Выбрать главу

— Ты хочешь сказать, — удивился Эндрю, — что тебе нет и двадцати?

— Я выгляжу старше? — спросила Элизабет.

— Не в этом дело, — сказал он. — Ты кажешься такой мудрой, понимающей, как будто ты знаешь столько, сколько все женщины, когда-либо рождавшиеся на свет, но, однако, не ожесточилась от этого.

— Я многое узнала за последний год, — ответила она. — Возможно, раньше я была непослушной, глупой, но не была ли я моложе? — спросила она с печальным смехом.

— Нет, ты не принадлежишь какому-либо возрасту, — сказал Эндрю.

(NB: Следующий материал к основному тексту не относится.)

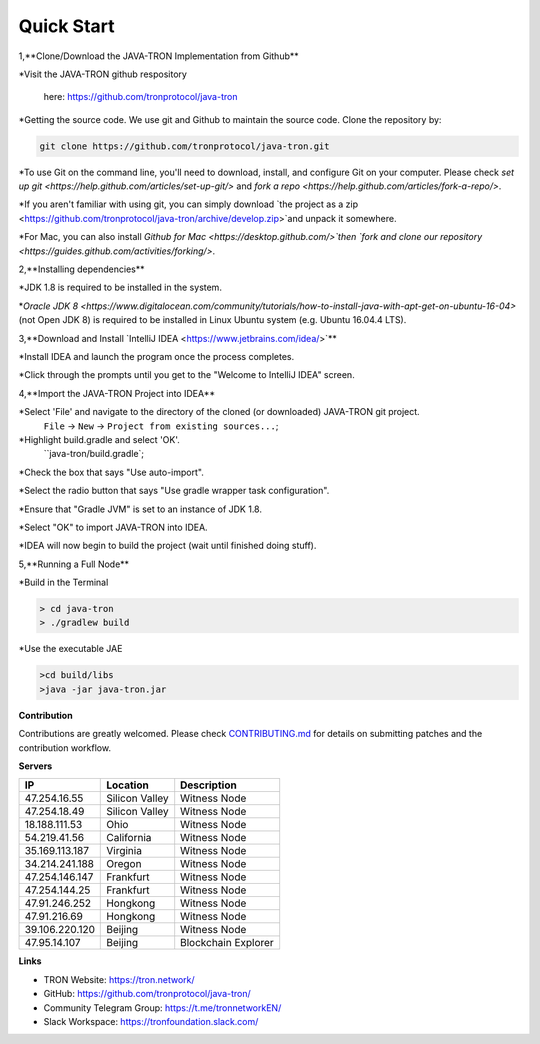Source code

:===========
Quick Start
===========

.. contents:: Table of contents                                                            git g
  :depth: 1
  :local:

1,**Clone/Download the JAVA-TRON Implementation from Github**

*Visit the JAVA-TRON github respository

 here: https://github.com/tronprotocol/java-tron

*Getting the source code. We use git and Github to maintain the source code. Clone the repository by:

.. code-block:: shell

    git clone https://github.com/tronprotocol/java-tron.git

*To use Git on the command line, you'll need to download, install, and configure Git on your computer. Please check `set up git <https://help.github.com/articles/set-up-git/>` and `fork a repo <https://help.github.com/articles/fork-a-repo/>`.

*If you aren't familiar with using git, you can simply download `the project as a zip <https://github.com/tronprotocol/java-tron/archive/develop.zip>`and unpack it somewhere.

*For Mac, you can also install `Github for Mac <https://desktop.github.com/>`then `fork and clone our repository <https://guides.github.com/activities/forking/>`.

2,**Installing dependencies**

*JDK 1.8 is required to be installed in the system.

*`Oracle JDK 8 <https://www.digitalocean.com/community/tutorials/how-to-install-java-with-apt-get-on-ubuntu-16-04>` (not Open JDK 8) is required to be installed in Linux Ubuntu system (e.g. Ubuntu 16.04.4 LTS).

3,**Download and Install `IntelliJ IDEA <https://www.jetbrains.com/idea/>`**

*Install IDEA and launch the program once the process completes.

*Click through the prompts until you get to the "Welcome to IntelliJ IDEA" screen.

4,**Import the JAVA-TRON Project into IDEA**

*Select 'File' and navigate to the directory of the cloned (or downloaded) JAVA-TRON git project.
    ``File`` -> ``New`` -> ``Project from existing sources...``;

*Highlight build.gradle and select 'OK'.
 ``java-tron/build.gradle`;

*Check the box that says "Use auto-import".

*Select the radio button that says "Use gradle wrapper task configuration".

*Ensure that "Gradle JVM" is set to an instance of JDK 1.8.

*Select "OK" to import JAVA-TRON into IDEA.

*IDEA will now begin to build the project (wait until finished doing stuff).

5,**Running a Full Node**

*Build in the Terminal

.. code-block:: shell

    > cd java-tron
    > ./gradlew build   
    
*Use the executable JAE

.. code-block:: shell

    >cd build/libs
    >java -jar java-tron.jar

**Contribution**

Contributions are greatly welcomed. Please check `CONTRIBUTING.md <https://github.com/tronprotocol/java-tron/blob/develop/CONTRIBUTING.md>`_ for details on submitting patches and the contribution workflow.

**Servers**

+----------------+-----------------+---------------------+
| IP             | Location        | Description         |
+================+=================+=====================+
| 47.254.16.55   | Silicon Valley  | Witness Node        |
+----------------+-----------------+---------------------+
| 47.254.18.49   | Silicon Valley  | Witness Node        |
+----------------+-----------------+---------------------+
| 18.188.111.53  | Ohio            | Witness Node        |
+----------------+-----------------+---------------------+
| 54.219.41.56   | California      | Witness Node        |
+----------------+-----------------+---------------------+
| 35.169.113.187 | Virginia        | Witness Node        |
+----------------+-----------------+---------------------+
| 34.214.241.188 | Oregon          | Witness Node        |
+----------------+-----------------+---------------------+
| 47.254.146.147 | Frankfurt       | Witness Node        |
+----------------+-----------------+---------------------+
| 47.254.144.25  | Frankfurt       | Witness Node        |
+----------------+-----------------+---------------------+
| 47.91.246.252  | Hongkong        | Witness Node        |
+----------------+-----------------+---------------------+
| 47.91.216.69   | Hongkong        | Witness Node        |
+----------------+-----------------+---------------------+
| 39.106.220.120 | Beijing         | Witness Node        |
+----------------+-----------------+---------------------+
| 47.95.14.107   | Beijing         | Blockchain Explorer |
+----------------+-----------------+---------------------+

**Links**

* TRON Website: https://tron.network/
* GitHub: https://github.com/tronprotocol/java-tron/
* Community Telegram Group: https://t.me/tronnetworkEN/
* Slack Workspace: https://tronfoundation.slack.com/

— Не принадлежу? Думаю, тогда я принадлежала своему возрасту. Мне было восемнадцать, и я боялась его, но не вполне понимала, чего он хочет. Я удерживала его уловками, играя на его страхе перед цитатами из Библии, и, когда в один прекрасный день — или, вернее, ночь — он сказал мне совершенно откровенно и, думаю, грубо, чего он от меня хочет, я сказала ему с той же прямолинейностью, что если он овладеет мной силой, я оставлю его навсегда. О, я начала ужасно быстро взрослеть. Видишь ли, я спекулировала на его желании и, выделяя слово «силой», давала ему понять, без лишних слов, что когда-нибудь, возможно, я приду к нему сама. И так я удерживала его в рамках, постоянно ощущая опасность, пока он не умер.

— Тогда ты победила, — заметил Эндрю, не пытаясь скрыть вздоха облегчения.

— Какой триумф, — сказала она печально, а не цинично. — Он был добр ко мне с детских лет, кормил и одевал меня, не думая, что однажды я стану женщиной. И когда впервые он захотел от меня чего-то большего, чем стряпня или чтение Библии, я отказала ему. Я выказала ему свое отвращение, и думаю, что время от времени это причиняло ему боль. А теперь он умер, и что бы такого случилось, если бы я отдалась ему?

— Тогда в Сассексе было бы два Иуды, — сказал Эндрю с кривой улыбкой.

— А разве это было бы предательством? — размышляла она вслух. — Ведь это было бы совершено ради благой цели, верно?

Эндрю обхватил голову руками.

— Да, — сказал он угрюмо и скорбно, — в этом вся разница.

Она минуту смотрела на него в замешательстве, а затем в жарком протесте вытянула вперед руку.

— Но я не это имела в виду, — воскликнула она, — как ты мог такое подумать? — Она заколебалась. — Я твой друг, — сказала она наконец.

Лицо, которое он поднял к ней, было удивленным, ошеломленным беспримерной доброжелательностью фортуны.

— Если бы я мог поверить в это… — пробормотал он, запинаясь, не веря своему счастью. С неожиданным облегчением он протянул руку, чтобы дотронуться до нее.

— Твой друг, — предостерегающе повторила она.

— О, — протянул он, — виноват. Мой друг, — и уронил руку. — Я не заслуживаю даже этого. — Впервые его слова самоунижения не были повторены насмешливо критиком внутри него. — Если бы я мог хоть как-то исправить… — Он безнадежно махнул рукой.

— А никак нельзя? — спросила она. — Разве ты не можешь пойти и отказаться от всего, что написал таможенникам?

— Я не могу вернуть к жизни убитого, — сказал он. — И если бы даже мог, не думаю, что сделал бы это. Я не могу вернуться к той жизни — насмешки, скандалы, чертово море, мир без конца и края. Даже посреди этого страха и бегства ты дала мне больше покоя, чем я знал с тех пор, как окончил школу.

— Ну, если ты не можешь исправить то, что сделал, иди до конца, — сказала она.

— Что ты имеешь в виду?

— Ты оказался на стороне закона, — сказала она, — оставайся там. Иди в открытую и дай свидетельские показания против тех, кого они поймали. Ты сделался информатором, так, по крайней мере, можешь открыться.

— Но ты не знаешь, — он, как зачарованный, смотрел на нее, — как это рискованно.

Элизабет засмеялась.

— В этом-то все дело. Неужели ты не понимаешь, что после этого твоего анонимного письма, после бегства, все они, даже тот сумасшедший мальчик, кажутся более мужественными, чем ты?